Anyway I rotate what stores I grocery shop at. I have 4 that I shop at regularly, each have something special I need. This week it was a local Asian store, what the kids call the “Crab store” for the boxes of live crabs and other fish they enjoy looking for whenever they go. For me it is the wide selection of fresh veggies. I didn’t buy anything too unusual this trip except for pea tip for a hot pot dish later this weekend. I also bought collards and squash.

One evening this week I was at a loss what to do for dinner, then I saw the collards. So I steamed the collards in a little seasoned water, and baked the squash and warmed up some black beans. I was in heaven. Everything tasted so good and fresh. I thought back to my pregnancy days counting protein and “green leafy vegetables” and “orange” vegetables. Yes I think I am finally there, I could do this now.

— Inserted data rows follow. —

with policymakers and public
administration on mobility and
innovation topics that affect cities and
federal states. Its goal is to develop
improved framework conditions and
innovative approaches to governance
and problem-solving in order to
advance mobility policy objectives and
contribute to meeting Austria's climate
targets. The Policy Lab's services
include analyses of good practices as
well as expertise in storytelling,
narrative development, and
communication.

But my children not so much. I guess the course of action I have taken is make good fresh food available to them at all times and hope they eat it. Another course that works sometimes is putting out the veggies first when they are really hungry then after they have eaten for awhile bring out the meat. Two is really adament about having meat at every meal it if is not there he asks for it, “where’s the meat?” Honestly from a former vegetarian it really bothers me, why can’t he ask “where’s the veggies.”

One thing to consider is that appetite while a gift is an important step in gaining self control. I am far from an aesthetic. But I know for myself self control makes parenting so much easier and so much more successful. I have to strive for it moment by moment. If I can teach it to my children when they are young they will be a step ahead. So in my opinion food is much more then simply feeding the body it is helping you grow as a person if done properly. My family still has a lot of growing to do but sometimes they surprise me like in their love for grapefruit (without sugar), brown bread and fried eggplant (the long skinny purple kind we grew last year and now buy at the Asian store). If I hadn’t had this food available for them I would have never known they like it.

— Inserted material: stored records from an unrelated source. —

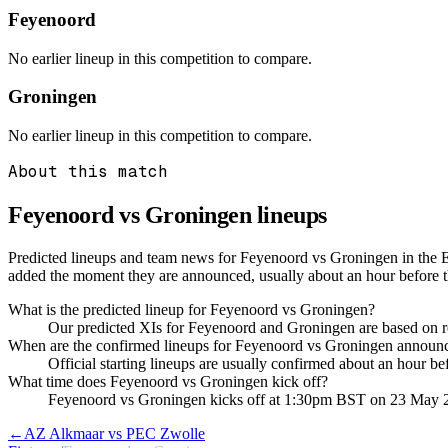
Feyenoord
No earlier lineup in this competition to compare.
Groningen
No earlier lineup in this competition to compare.
About this match
Feyenoord vs Groningen
lineups
Predicted lineups and team news for Feyenoord vs Groningen in the E
added the moment they are announced, usually about an hour before 
What is the predicted lineup for Feyenoord vs Groningen?
Our predicted XIs for Feyenoord and Groningen are based on re
When are the confirmed lineups for Feyenoord vs Groningen announ
Official starting lineups are usually confirmed about an hour b
What time does Feyenoord vs Groningen kick off?
Feyenoord vs Groningen kicks off at 1:30pm BST on 23 May 
←
AZ Alkmaar vs PEC Zwolle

As much as I bemoan the meat eating for Proeun it is important they know how to eat Cambodian food which often means meat, including chicken feet and pig’s ears. He for the most part is happy with their diet.

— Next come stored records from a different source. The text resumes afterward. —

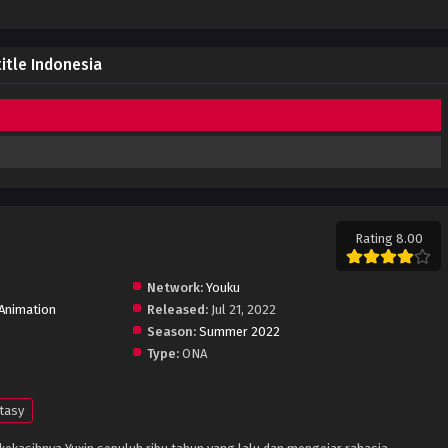
itle Indonesia
Rating 8.00
Network:
Youku
Animation
Released:
Jul 21, 2022
Season:
Summer 2022
Type:
ONA
tasy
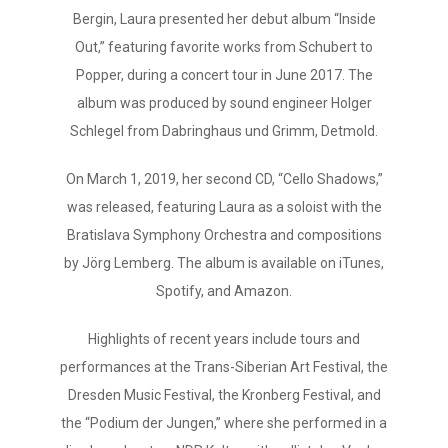
Bergin, Laura presented her debut album “Inside
Out,” featuring favorite works from Schubert to
Popper, during a concert tour in June 2017. The
album was produced by sound engineer Holger
Schlegel from Dabringhaus und Grimm, Detmold.
On March 1, 2019, her second CD, “Cello Shadows,”
was released, featuring Laura as a soloist with the
Bratislava Symphony Orchestra and compositions
by Jörg Lemberg. The album is available on iTunes,
Spotify, and Amazon.
Highlights of recent years include tours and
performances at the Trans-Siberian Art Festival, the
Dresden Music Festival, the Kronberg Festival, and
the “Podium der Jungen,” where she performed in a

So I would say to get your kids to eat veggies (or whatever you want them to eat) really examine what your family’s food values are. I am pretty sure you have some whether you know this or not. Then make the food you want them to eat available to them and model eating it. Not everyone likes the same thing. For example Two likes black beans and Avril white beans (great northern), Mavis pretty much eats whatever I give her. But above all don’t stress. Just make sure you are modeling what you believe. The night after the collard greens and squash we ate Kung Fu noodles. We can’t be perfect all the time.